## [Exercise details]
Wherever "deleted" shows up in the records below, copy the whole line.

## [Dataset records]
__________
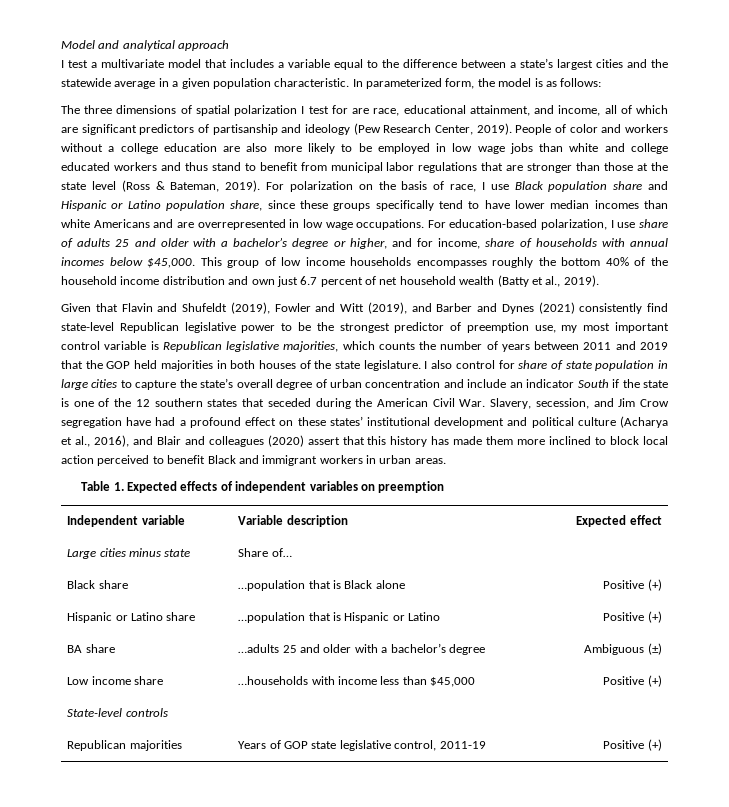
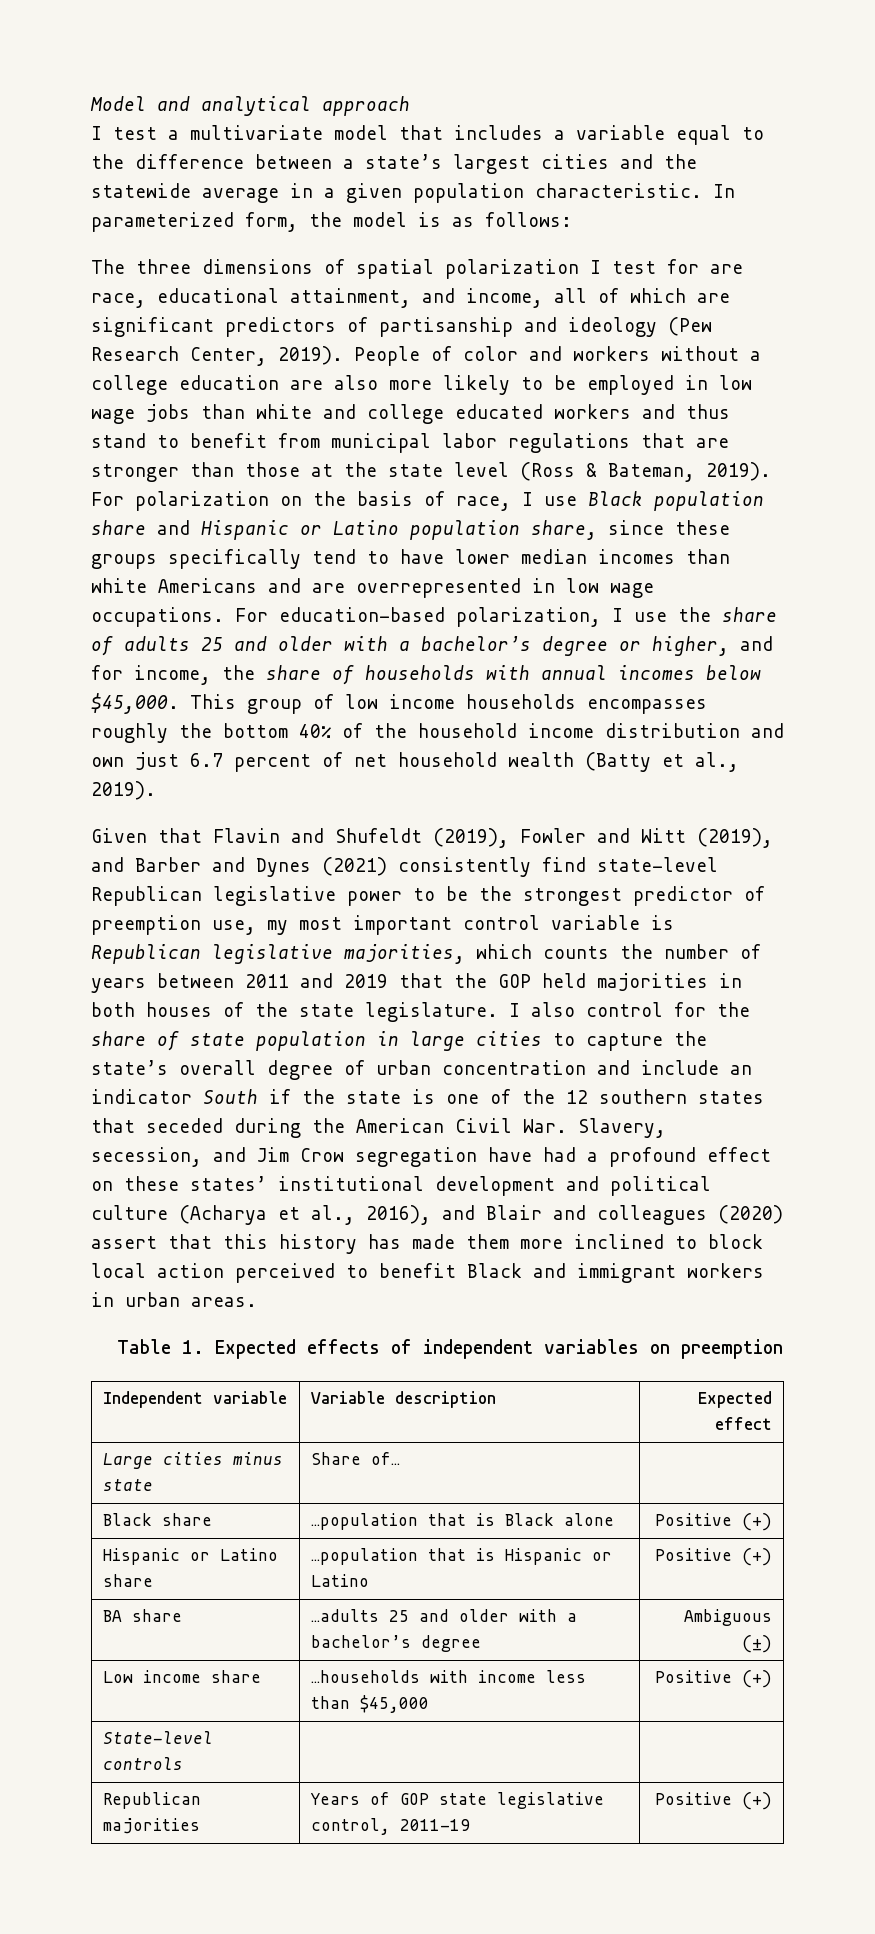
(636, 225) none -> [678,607,711,622] the
(481, 243) none -> [222,665,255,680] the
(515, 364) none -> [717,1002,750,1017] the

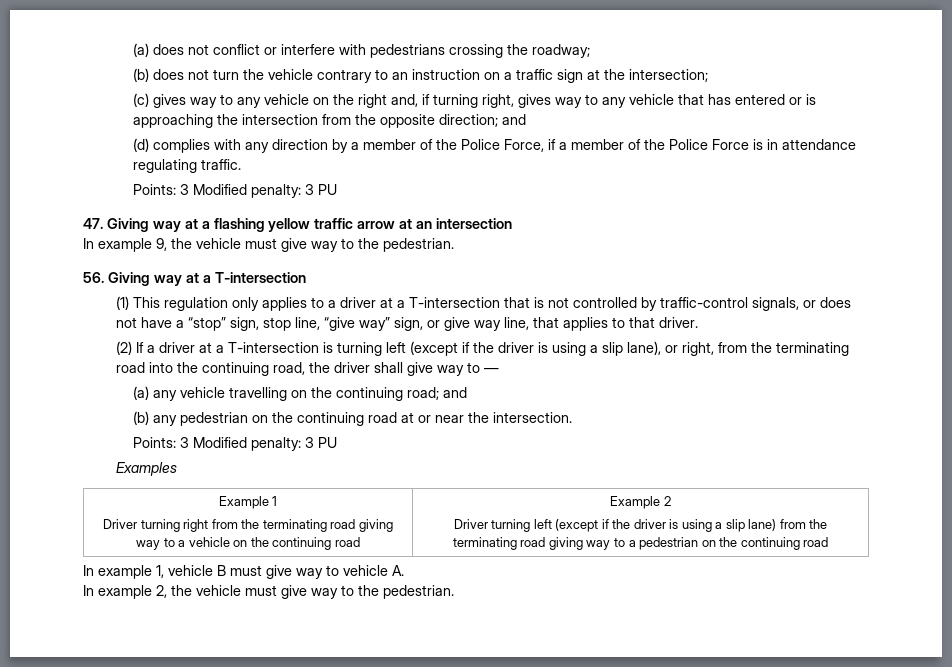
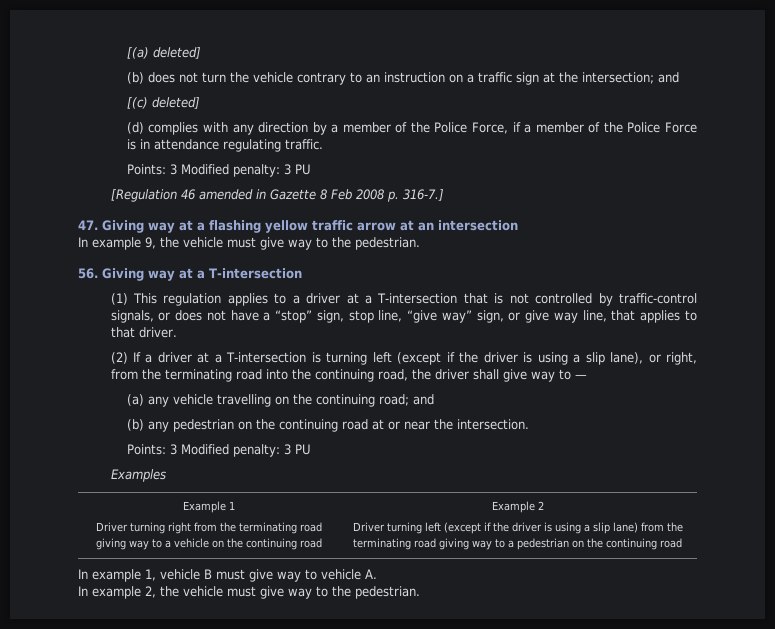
[132,43,590,58] (a) does not conflict or interfere with pedestrians crossing the roadway; -> [126,47,201,59] [(a) deleted]
[132,93,816,108] [132,114,526,128] // (c) gives way to any vehicle on the right and, if turning right, gives way to any vehicle that has entered or is approaching the intersection from the opposite direction; and -> [657,72,679,83] [126,97,200,109] and // [(c) deleted]
(337, 189) none -> [110,189,444,202] // [Regulation 46 amended in Gazette 8 Feb 2008 p. 316-7.]
[232,297,260,311] only -> (222, 299) none

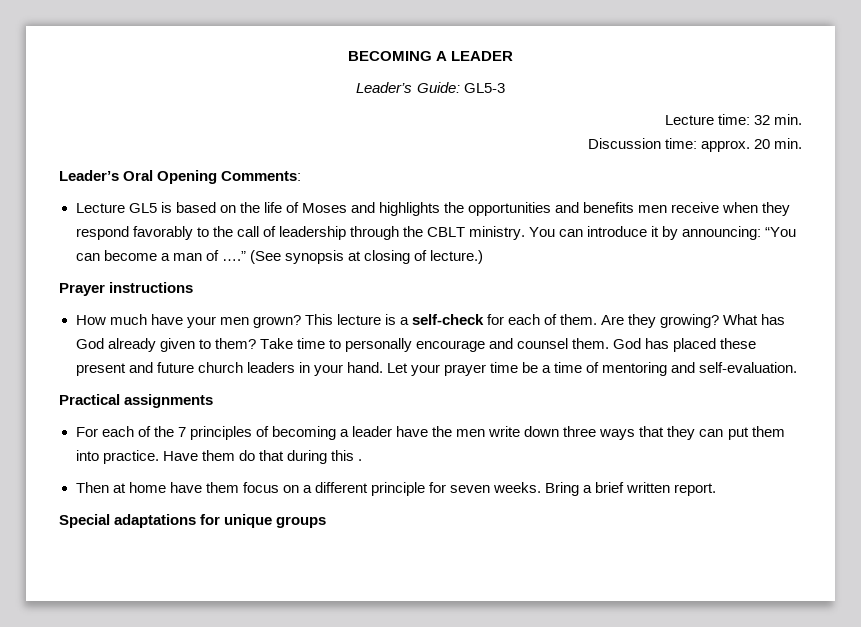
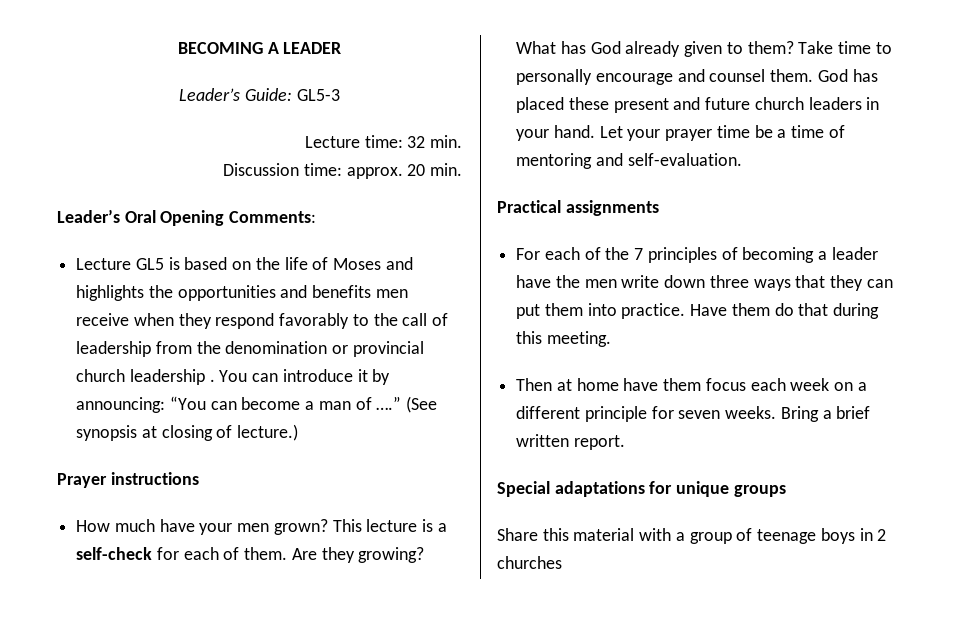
[349,226,526,240] through the CBLT ministry. -> [155,341,424,357] [76,369,215,385] from the denomination or provincial church leadership .
[357,459,362,461] . -> [546,331,611,347] meeting.
(279, 487) none -> [750,378,830,391] each week
(327, 522) none -> [497,528,887,544] [497,556,562,569] // Share this material with a group of teenage boys in 2 churches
__________
## [Answer box]
[132,43,590,58] (a) does not conflict or interfere with pedestrians crossing the roadway; -> [126,47,201,59] [(a) deleted]
[132,93,816,108] [132,114,526,128] // (c) gives way to any vehicle on the right and, if turning right, gives way to any vehicle that has entered or is approaching the intersection from the opposite direction; and -> [657,72,679,83] [126,97,200,109] and // [(c) deleted]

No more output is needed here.